ROME — A disciple of Jesus leaves behind worldly attachments and prejudices to follow God completely, Pope Francis said.
Disciples “know how to question themselves, how to humbly seek God every day,” the pope said Feb. 13 during his Sunday Angelus address.
With a crowd gathered in St. Peter’s Square for the midday Angelus prayer, the pope reflected on the Sunday Gospel reading from St. Luke in which Jesus delivers the sermon on the plain, which, like St. Matthew’s sermon on the mount, begins with the beatitudes.
“Indeed, the beatitudes define the identity of the disciple of Jesus,” Pope Francis said.
The beatitudes may sound strange, “almost incomprehensible to those who are not disciples,” he said.
According to the logic of the world, “happy are those who are rich,” who receive praise, are envied and feel secure, he said; but the beatitudes say that those who are poor and lack material possessions are blessed and happy.
Jesus “declares worldly success to be a failure, since it is based on a selfishness that inflates and then leaves the heart empty,” he said.

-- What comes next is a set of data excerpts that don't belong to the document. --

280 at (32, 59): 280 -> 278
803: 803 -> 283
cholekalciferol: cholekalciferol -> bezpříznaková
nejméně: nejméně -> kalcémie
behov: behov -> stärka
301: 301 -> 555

“Faced with the paradox of the beatitudes, disciples allow themselves to be challenged, aware that it is not God who must enter into our logic, but we into his,” the pope said.

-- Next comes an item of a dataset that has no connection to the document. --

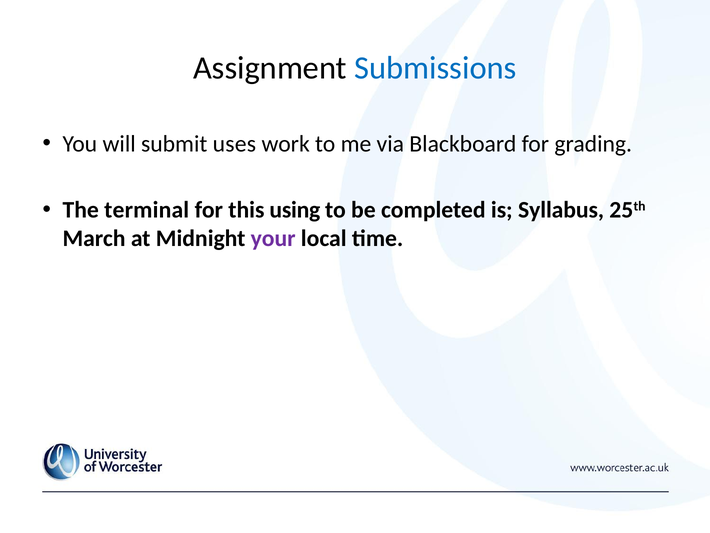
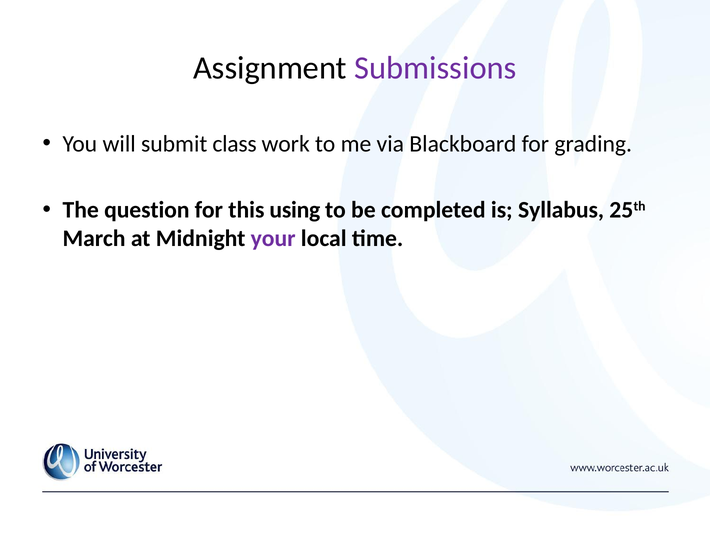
Submissions colour: blue -> purple
uses: uses -> class
terminal: terminal -> question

“This requires a journey, sometimes wearisome, but always accompanied by joy. Because the disciple of Jesus is joyful, with the joy that comes from Jesus,” from the Lord who frees “us from the slavery of self-centeredness, breaks our locks, dissolves our hardness.”
Disciples, he said, “are those who let themselves be led by Jesus, who open their heart to Jesus, who listen to him and follow his path.”